[[ Information supplied, beginning ]]

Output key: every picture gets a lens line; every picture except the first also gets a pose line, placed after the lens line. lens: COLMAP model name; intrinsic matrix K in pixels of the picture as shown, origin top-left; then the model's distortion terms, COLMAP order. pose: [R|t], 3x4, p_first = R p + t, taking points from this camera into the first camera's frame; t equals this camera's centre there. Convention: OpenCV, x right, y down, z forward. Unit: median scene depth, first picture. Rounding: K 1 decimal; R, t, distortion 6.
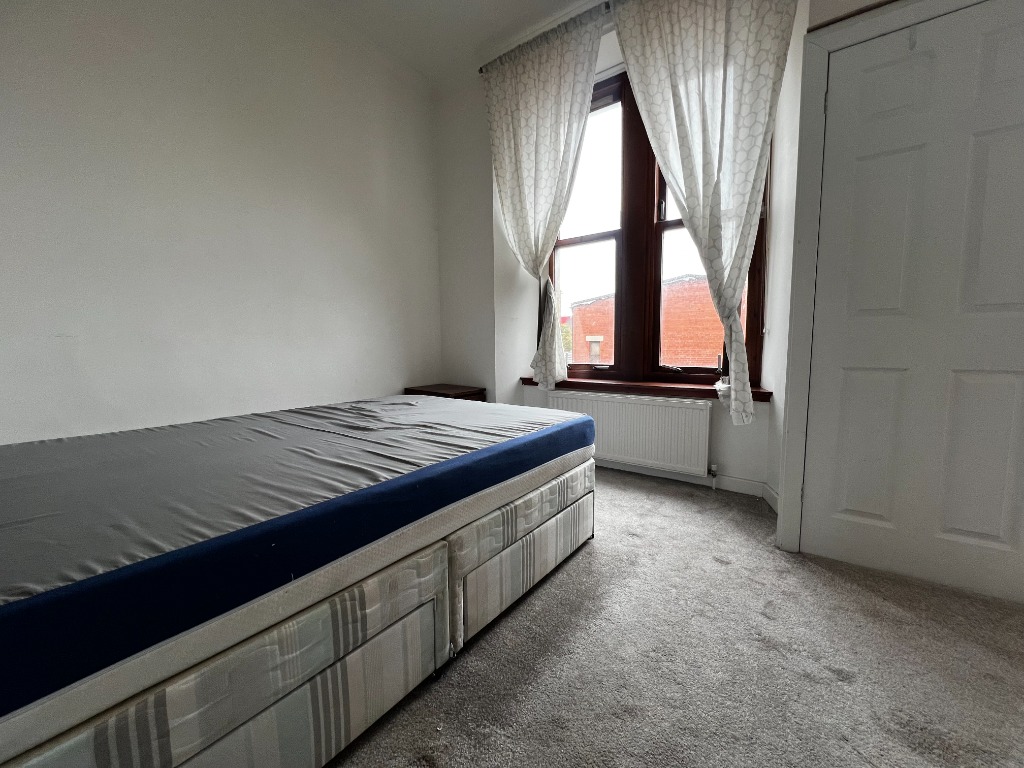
lens RADIAL K [[411.8, 0, 511.5], [0, 411.8, 380.6], [0, 0, 1]] dist [-0.000727, 0.000051]
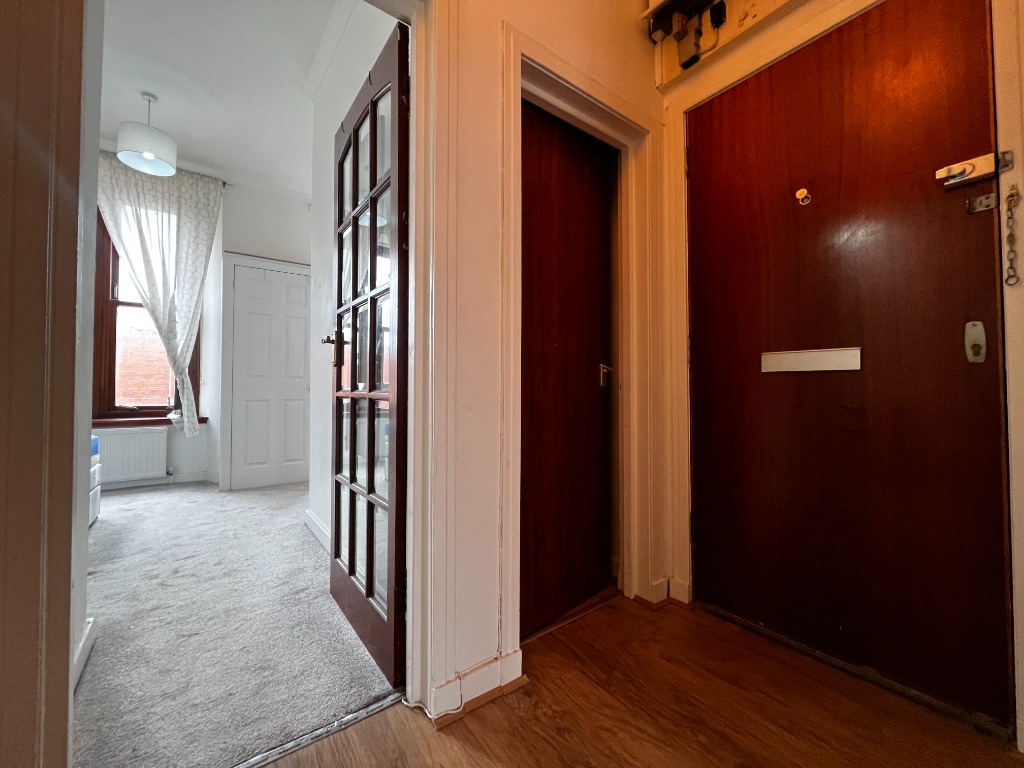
lens RADIAL K [[405.2, 0, 512.0], [0, 405.2, 384.0], [0, 0, 1]] dist [-0.002334, -0.000199]
pose [[0.287369, 0.027644, 0.957421, -0.684280], [0.083756, 0.995029, -0.053869, 0.092046], [-0.954151, 0.095670, 0.283626, -0.776444]]
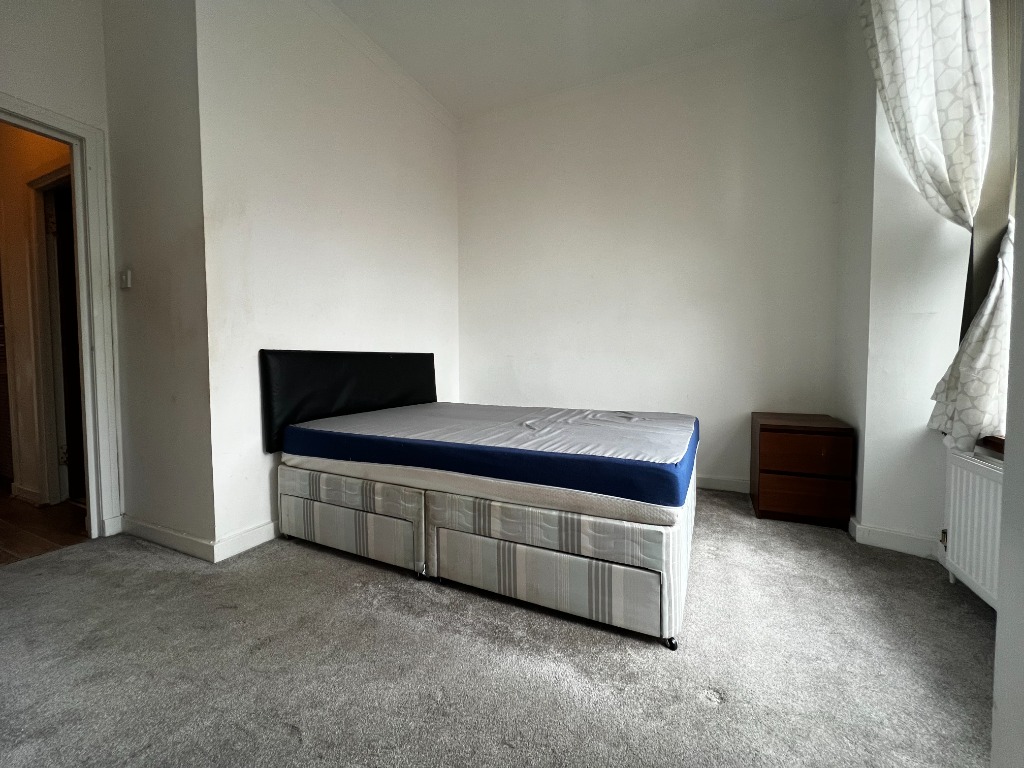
lens RADIAL K [[406.0, 0, 508.6], [0, 406.0, 381.6], [0, 0, 1]] dist [0.000078, -0.000012]
pose [[0.176570, 0.047942, -0.983120, 0.639131], [-0.085862, 0.995756, 0.033137, -0.040054], [0.980536, 0.078562, 0.179937, 0.485506]]
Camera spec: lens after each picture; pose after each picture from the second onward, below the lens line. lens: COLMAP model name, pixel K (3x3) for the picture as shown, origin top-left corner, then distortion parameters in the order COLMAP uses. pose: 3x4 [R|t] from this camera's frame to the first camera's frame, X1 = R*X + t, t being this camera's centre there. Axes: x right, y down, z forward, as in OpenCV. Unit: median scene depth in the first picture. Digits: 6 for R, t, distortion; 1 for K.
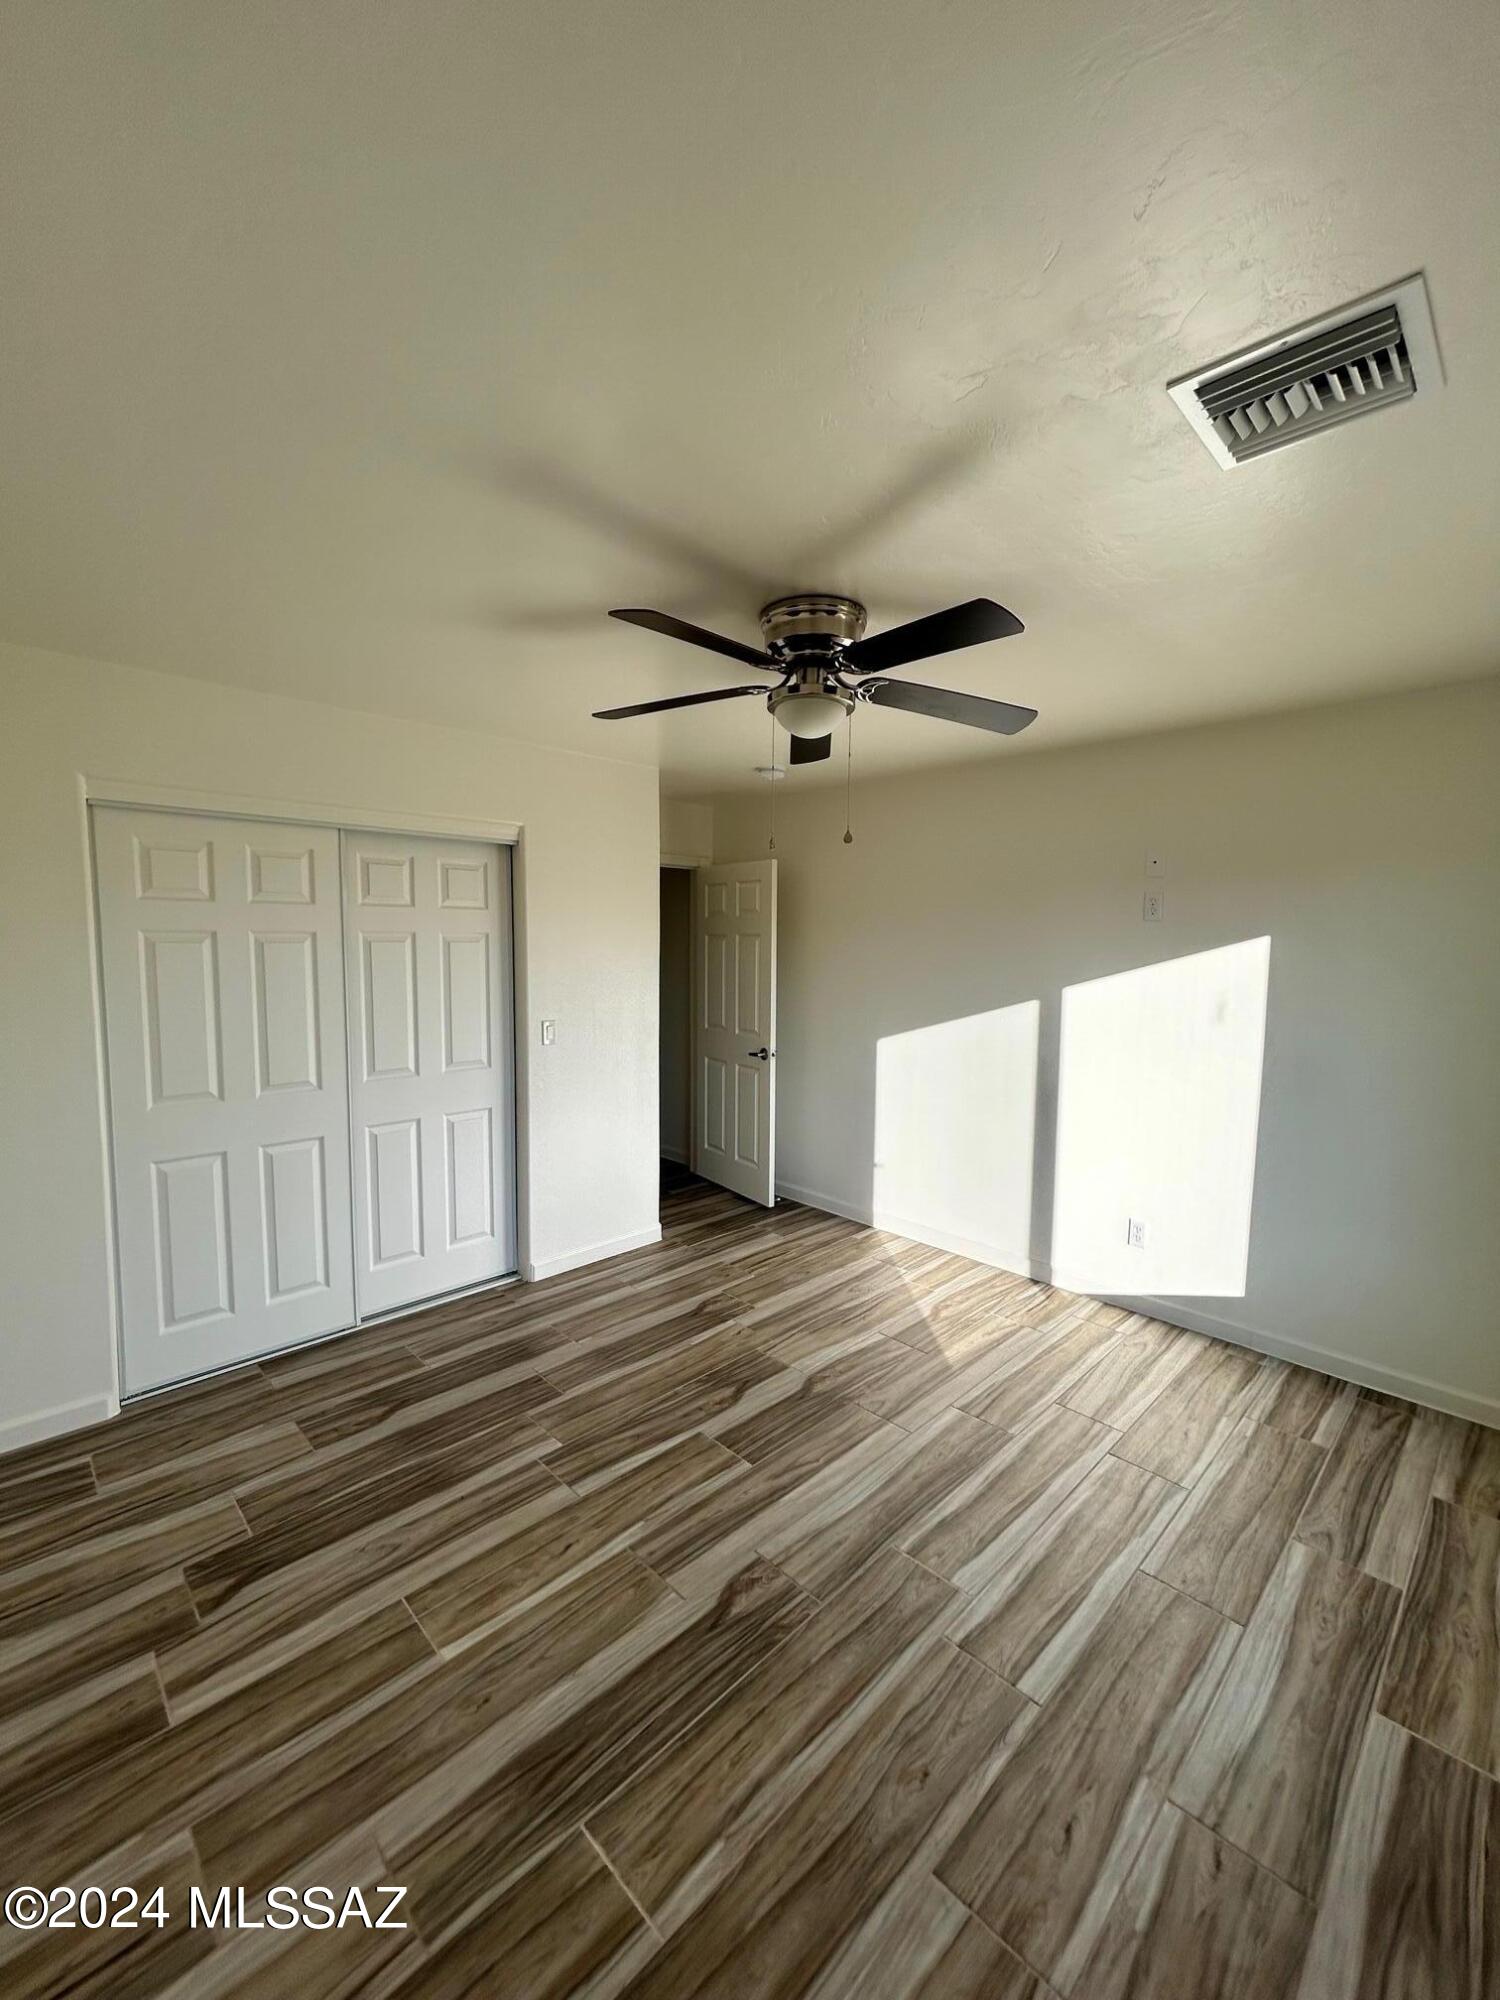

[[ Information supplied, end ]]

Exercise details:
Reproduce the whole listing above verbatim, omitting the pictures.

Your solution:
Output key: every picture gets a lens line; every picture except the first also gets a pose line, placed after the lens line. lens: COLMAP model name; intrinsic matrix K in pixels of the picture as shown, origin top-left; then the model's distortion terms, COLMAP order. pose: [R|t], 3x4, p_first = R p + t, taking points from this camera into the first camera's frame; t equals this camera's centre there. Convention: OpenCV, x right, y down, z forward. Unit: median scene depth, first picture. Rounding: K 1 decimal; R, t, distortion 6.
lens RADIAL K [[411.8, 0, 511.5], [0, 411.8, 380.6], [0, 0, 1]] dist [-0.000727, 0.000051]
lens RADIAL K [[405.2, 0, 512.0], [0, 405.2, 384.0], [0, 0, 1]] dist [-0.002334, -0.000199]
pose [[0.287369, 0.027644, 0.957421, -0.684280], [0.083756, 0.995029, -0.053869, 0.092046], [-0.954151, 0.095670, 0.283626, -0.776444]]
lens RADIAL K [[406.0, 0, 508.6], [0, 406.0, 381.6], [0, 0, 1]] dist [0.000078, -0.000012]
pose [[0.176570, 0.047942, -0.983120, 0.639131], [-0.085862, 0.995756, 0.033137, -0.040054], [0.980536, 0.078562, 0.179937, 0.485506]]
Camera spec: lens after each picture; pose after each picture from the second onward, below the lens line. lens: COLMAP model name, pixel K (3x3) for the picture as shown, origin top-left corner, then distortion parameters in the order COLMAP uses. pose: 3x4 [R|t] from this camera's frame to the first camera's frame, X1 = R*X + t, t being this camera's centre there. Axes: x right, y down, z forward, as in OpenCV. Unit: median scene depth in the first picture. Digits: 6 for R, t, distortion; 1 for K.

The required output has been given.